## PROBLEM TO WORK ON
Search each line below for "smoothies", then return the lines where it appears.

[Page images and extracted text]
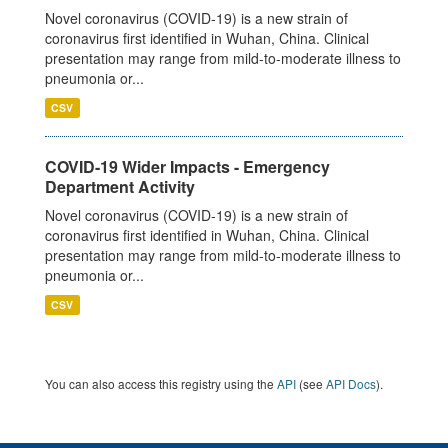
Novel coronavirus (COVID-19) is a new strain of
coronavirus first identified in Wuhan, China. Clinical
presentation may range from mild-to-moderate illness to
pneumonia or...
CSV
COVID-19 Wider Impacts - Emergency
Department Activity
Novel coronavirus (COVID-19) is a new strain of
coronavirus first identified in Wuhan, China. Clinical
presentation may range from mild-to-moderate illness to
pneumonia or...
CSV
You can also access this registry using the
API
(see
API Docs
).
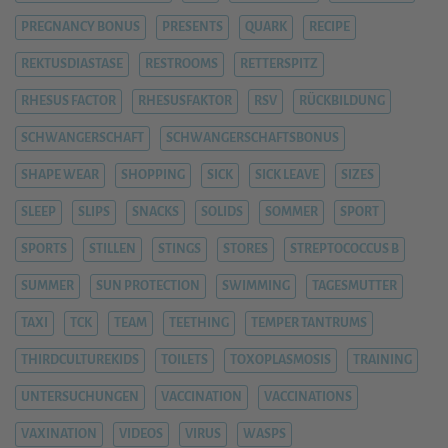
PREGNANCY BONUS
PRESENTS
QUARK
RECIPE
REKTUSDIASTASE
RESTROOMS
RETTERSPITZ
RHESUS FACTOR
RHESUSFAKTOR
RSV
RÜCKBILDUNG
SCHWANGERSCHAFT
SCHWANGERSCHAFTSBONUS
SHAPE WEAR
SHOPPING
SICK
SICK LEAVE
SIZES
SLEEP
SLIPS
SNACKS
SOLIDS
SOMMER
SPORT
SPORTS
STILLEN
STINGS
STORES
STREPTOCOCCUS B
SUMMER
SUN PROTECTION
SWIMMING
TAGESMUTTER
TAXI
TCK
TEAM
TEETHING
TEMPER TANTRUMS
THIRDCULTUREKIDS
TOILETS
TOXOPLASMOSIS
TRAINING
UNTERSUCHUNGEN
VACCINATION
VACCINATIONS
VAXINATION
VIDEOS
VIRUS
WASPS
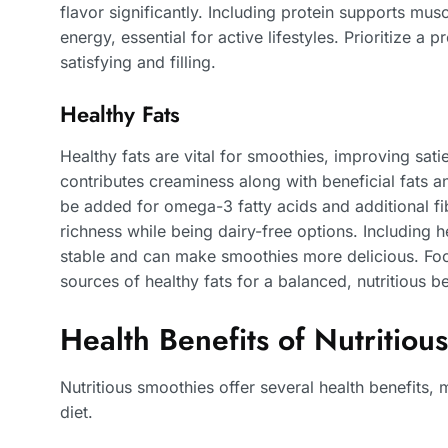
flavor significantly. Including protein supports mus
energy, essential for active lifestyles. Prioritize a
satisfying and filling.
Healthy Fats
Healthy fats are vital for smoothies, improving sat
contributes creaminess along with beneficial fats a
be added for omega-3 fatty acids and additional fi
richness while being dairy-free options. Including h
stable and can make smoothies more delicious. Foc
sources of healthy fats for a balanced, nutritious b
Health Benefits of Nutritiou
Nutritious smoothies offer several health benefits,
diet.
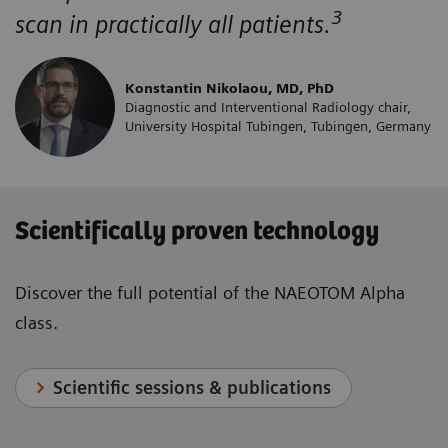
3
scan in practically all patients.
Konstantin Nikolaou, MD, PhD
Diagnostic and Interventional Radiology chair,
University Hospital Tubingen, Tubingen, Germany
Scientifically proven technology
Discover the full potential of the NAEOTOM Alpha
class.
Scientific sessions & publications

## YOUR RESPONSE
Healthy fats are vital for smoothies, improving sat
stable and can make smoothies more delicious. Foc
Nutritious smoothies offer several health benefits,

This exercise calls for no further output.